Maintenant, a-t-il souligné, ce schéma est terminé après la capture de Maduro et la mort de dizaines de militaires cubains durant l'opération militaire menée par les États-Unis à Caracas.
L'avertissement intervient à un moment de tensions diplomatiques particulièrement élevées entre Washington et La Havane, les plus graves en des décennies, au milieu des effets politiques et économiques de la capture du dictateur vénézuélien.
Les analystes soulignent que le message de Trump vise à accentuer la pression sur le régime cubain, déjà affaibli non seulement par la perte de soutien vénézuélien, mais également par sa grave crise énergétique et économique interne.

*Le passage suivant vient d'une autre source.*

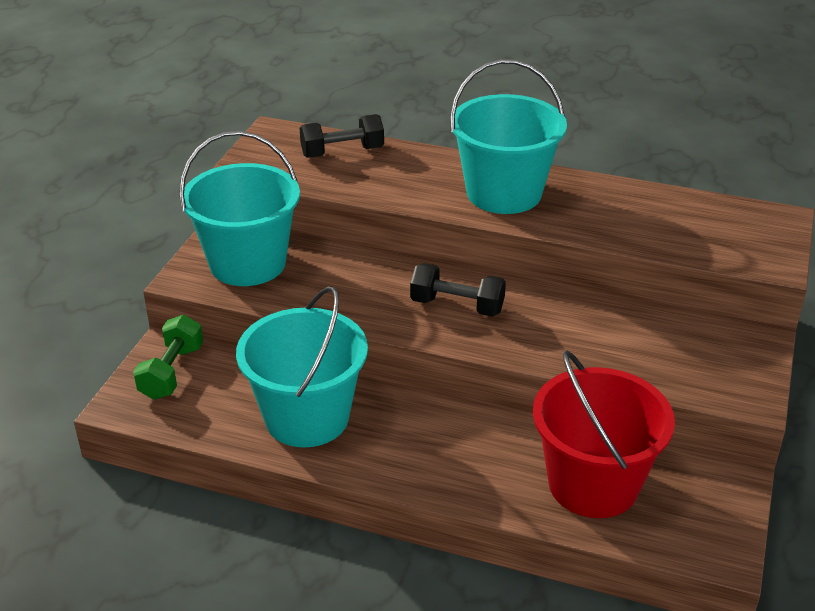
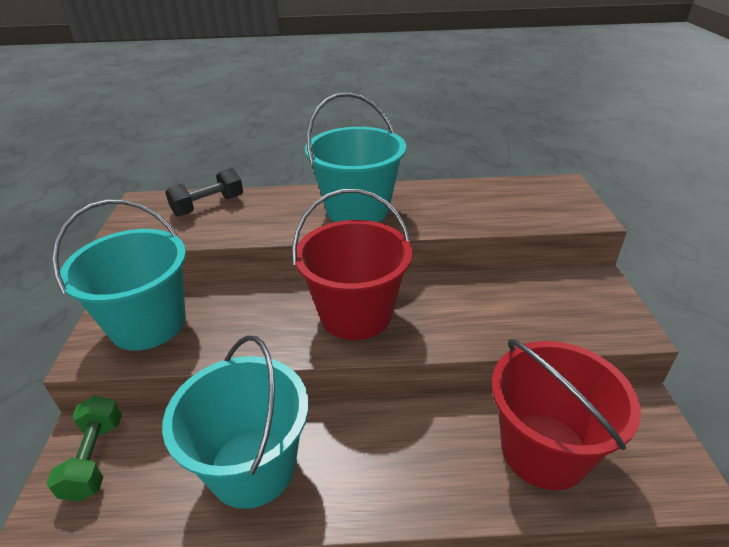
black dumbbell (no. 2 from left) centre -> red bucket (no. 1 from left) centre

Le dirigeant cubain Miguel Díaz-Canel, de son côté, avec le ton de celui qui se sent acculé, a répondu avec les slogans habituels
« Ceux qui transforment tout en commerce, même les vies humaines, n'ont pas la morale pour critiquer Cuba », a écrit le dirigeant cubain, visiblement irrité.
Dans sa publication, il a accusé les États-Unis d'agir avec “rage” en raison de la décision du peuple cubain de maintenir son modèle politique et a de nouveau attribué l'embargo aux pénuries dont souffre le pays.